Pneumococcal Disease Burden
According to the World Health Organisation (WHO) up to 1.6 million people die each year globally as a result of pneumococcal diseases – about half of them are children younger than 5 years of age in developing countries. WHO classes pneumococcal disease as a major cause of mortality and morbidity.
(Morbidity = illness, disease. Mortality = death).
Even advanced countries are not left out, as pneumococcal disease causes two deaths every hour among children younger than 5 years of age in the Americas annually, according to PAHO (Pan American Health Organization).

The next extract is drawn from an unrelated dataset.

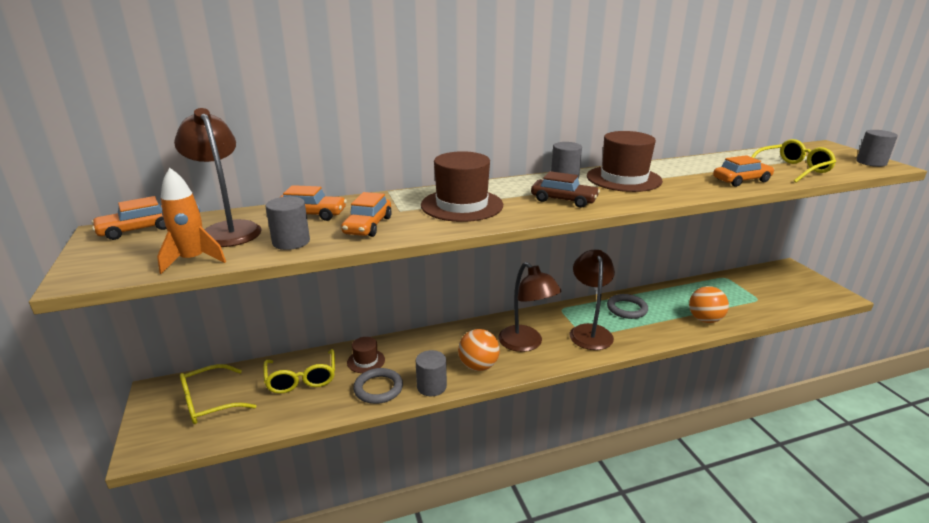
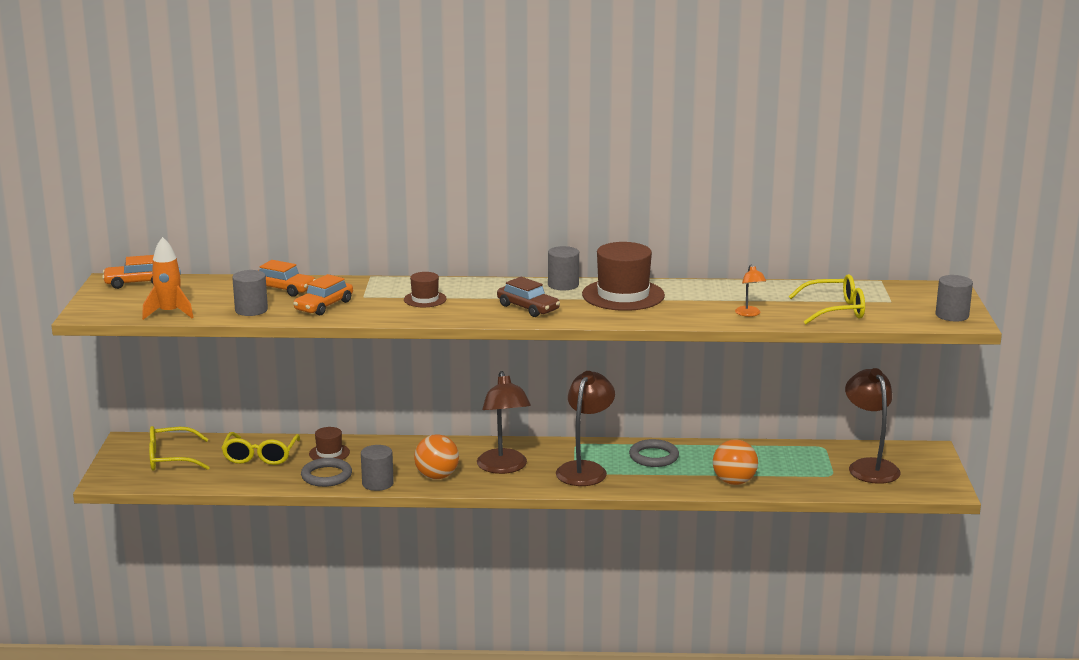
camera: 20 degrees right, 5 degrees down
(228, 230) = (207, 293): brown lamp -> brown lamp (869, 466)
(462, 205) = (425, 299): brown hat -> brown hat, size x0.52
(741, 180) = (749, 314): orange car -> orange lamp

It is also among the top two isolates found in otitis media. Pneumococcal pneumonia tends to affect humans when they are either very young or very old.
According to WHO, vaccination is the only available tool to prevent pneumococcal disease.
Infection can result in pneumonia, infection of the blood (bacteremia/sepsis), middle-ear infection (otitis media), or bacterial meningitis.
The WHO said that pneumococcal disease is the world’s number 1 vaccine-preventable cause of death among infants and children younger than 5 years of age.
There are two main types of pneumococcal diseases:
*Non-invasive pneumococcal diseases
These may be less serious than invasive pneumococcal disease and occur outside the major organs or the blood. S. pneumoniae can spread from the nasopharynx (nose and throat) to the upper and lower respiratory tract and can cause:
Otitis media – middle ear infection. Inflammation of the middle ear, typically with accumulation of fluid in the middle ear, swelling of the eardrum, earache. If the eardrum is perforated drainage of pus into the ear canal.
Non-bacteremic pneumonia – infection of the lower respiratory tract without detectable spread of organisms to the blood stream.
- Invasive pneumococcal diseases (IPD)
These tend to be more serious and occur inside a major organ, or in the blood. Examples of IPDs include:
Bacteremia (sepsis) – bacterial infection of the blood. Bacteremia refers to the presence of live bacteria in the blood, while sepsis means a blood infection which is associated with capillary leak, shock and an increased risk of mortality.
Meningitis – inflammation of the meninges. The meninges are the three membranes that cover the brain and the spinal cord.
Bacteremic pneumonia – inflammation of one or both lungs, with pneumococcus in the bloodstream.
WHO adds that “the recent development of widespread microbial resistance to essential antibiotics underlines the urgent need for more efficient pneumococcal vaccine.